#### SOURCE PASSAGE:
= Beginning of Section =

I love all the lore, both for the site and that which has been created for all the courts. I love the idea of creating a world within a world and discovering new cultures through IC writing. It really lets everyone's imagination shine through their words.
General Information
Isra
4 [Year 497 Winter]
She [she/her/hers]
Heterosexual
Thoroughbred X
15.1 hh
Appearance
http://image.ibb.co/hRBe6c/israheader.jpg
Isra is still learning this new body, the ways it is different and the ways it is familiar from the one the ocean-god took from her. She is not much taller, and the way she walks still feels the same: long legs that seem hesitant to even strike the ground. But now she is a rich dark bay, almost disappearing on a moonless night, and where once her hair was shorn it now cascades down her neck, black as a raven's wing.
Strangest of all is the horn, tapering to a fine point that she still sometimes catches out the corner of her vision. She is not sure she could ever use it, but she is grateful for it all the same. It's nothing more than another splash of black against all the darkness of her. When the moon is high enough it glitters like pyrite and flashes wickedly where it tapers to a sharp, deadly point.
The only beautiful part of her are the places where the ocean-god left his marks. On her belly there's a dusting of scales. In the right light they are ocean blue with flecks of glittering green that flash like iridescent fly wings. The scales fade out at her legs, swallowed up by the shadows that happily fill in all the sharp edges of her body.

= End of Section =

#### MATERIAL PROVIDED:
= Beginning of Section =

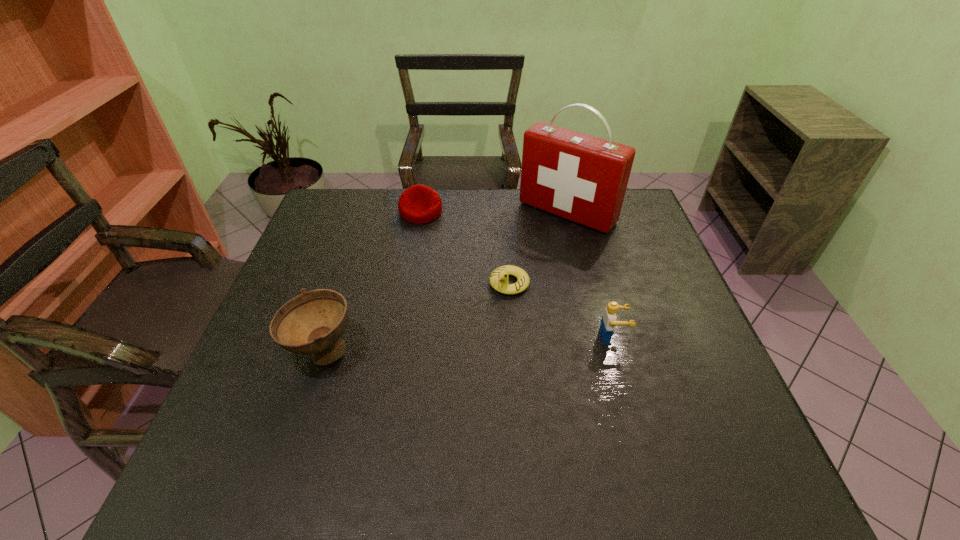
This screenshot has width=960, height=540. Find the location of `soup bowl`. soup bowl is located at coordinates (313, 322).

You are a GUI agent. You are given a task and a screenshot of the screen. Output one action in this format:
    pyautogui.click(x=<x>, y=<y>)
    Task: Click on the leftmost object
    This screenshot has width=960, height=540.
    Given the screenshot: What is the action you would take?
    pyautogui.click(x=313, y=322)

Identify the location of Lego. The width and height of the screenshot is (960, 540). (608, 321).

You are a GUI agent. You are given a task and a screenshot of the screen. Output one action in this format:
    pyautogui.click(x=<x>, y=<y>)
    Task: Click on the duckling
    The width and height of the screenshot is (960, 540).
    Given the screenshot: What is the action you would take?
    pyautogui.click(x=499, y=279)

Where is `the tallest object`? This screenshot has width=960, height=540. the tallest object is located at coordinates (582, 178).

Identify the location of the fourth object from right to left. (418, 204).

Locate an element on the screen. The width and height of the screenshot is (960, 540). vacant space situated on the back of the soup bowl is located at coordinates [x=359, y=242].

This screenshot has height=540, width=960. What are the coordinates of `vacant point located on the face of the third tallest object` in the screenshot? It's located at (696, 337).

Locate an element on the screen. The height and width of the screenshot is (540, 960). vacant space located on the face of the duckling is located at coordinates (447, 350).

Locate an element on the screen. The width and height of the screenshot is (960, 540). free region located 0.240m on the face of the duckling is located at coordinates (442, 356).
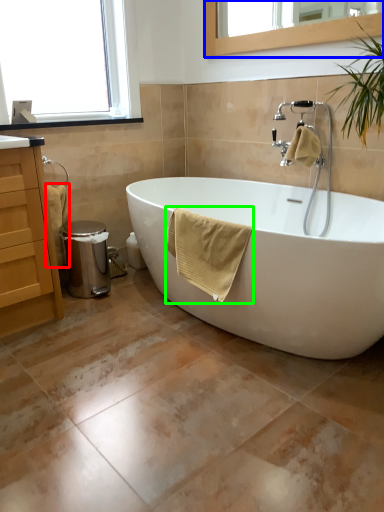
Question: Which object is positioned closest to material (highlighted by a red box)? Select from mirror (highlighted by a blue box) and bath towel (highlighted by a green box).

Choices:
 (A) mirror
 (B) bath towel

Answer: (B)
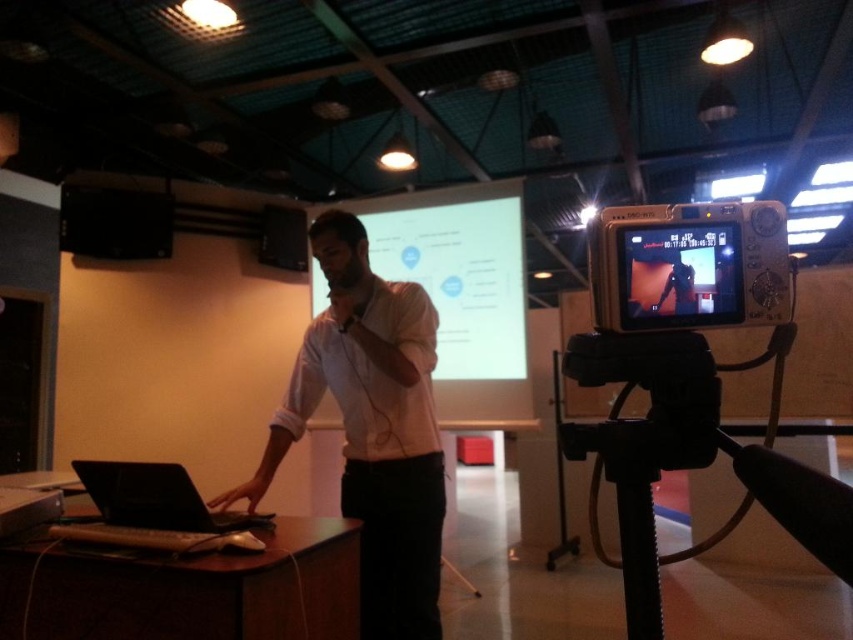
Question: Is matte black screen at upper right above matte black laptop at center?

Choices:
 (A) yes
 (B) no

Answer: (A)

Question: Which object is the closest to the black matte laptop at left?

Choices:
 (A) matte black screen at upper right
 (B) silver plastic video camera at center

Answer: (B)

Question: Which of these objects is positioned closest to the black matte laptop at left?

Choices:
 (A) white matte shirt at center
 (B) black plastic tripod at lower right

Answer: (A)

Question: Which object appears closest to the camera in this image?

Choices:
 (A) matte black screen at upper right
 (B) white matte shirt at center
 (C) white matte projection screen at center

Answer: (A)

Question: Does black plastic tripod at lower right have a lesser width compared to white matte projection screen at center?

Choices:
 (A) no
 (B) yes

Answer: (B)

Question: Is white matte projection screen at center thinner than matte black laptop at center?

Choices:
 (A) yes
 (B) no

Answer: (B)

= End of Section =

Carry on the character profile of Isra from its last sentence, keeping the same style.

Her eyes too were marked by him. Where they once were a soft, golden brown now they're all blinding, heartbreak blue. They blaze against the plainness of her face, flecked with gold when she gives one her rare smiles. It's the ocean you see in her gaze, a dark haunting sea that prophecies the way she will die in the end.
There is only one reminder left of the life she lived before, the one she tried so hard to end. On her left leg a brittle, rusted chain twists about the hollow birdlike bones of her. It's coasted in brine and in some places dried seaweed clings to the joints of the chains. When she moves the chain rattles and sings, a tolling bell-chime of misery and sadness. The sound it makes haunts her every step she takes.
Personality
Positive: Well-spoken, intelligent, clever, hopeful, survivalist, dreamer
Negative: depressed, jaded, distant, quiet, tragic
Isra is more tragic than anything else. She oozes out her sadness, her history and the way that the sky can't quite shine in the way it did before. There is always a cloud around her, a thickness of space and silence that follows her everywhere. Ever a slave (in her soul, where it counts) she sticks to the darkness, to the places where she is forgettable. More often than not when an eye lingers on her for too long or someone's lips tilt into a smile when they see her she runs, fading back into the quiet places where only dust thrives.
She has no idea how to live, not yet and so she lives in silent solitude. Rare are her smiles. Her voice is rusted with brine and misuse. Only the darkness hears her stories now, only the ever-night.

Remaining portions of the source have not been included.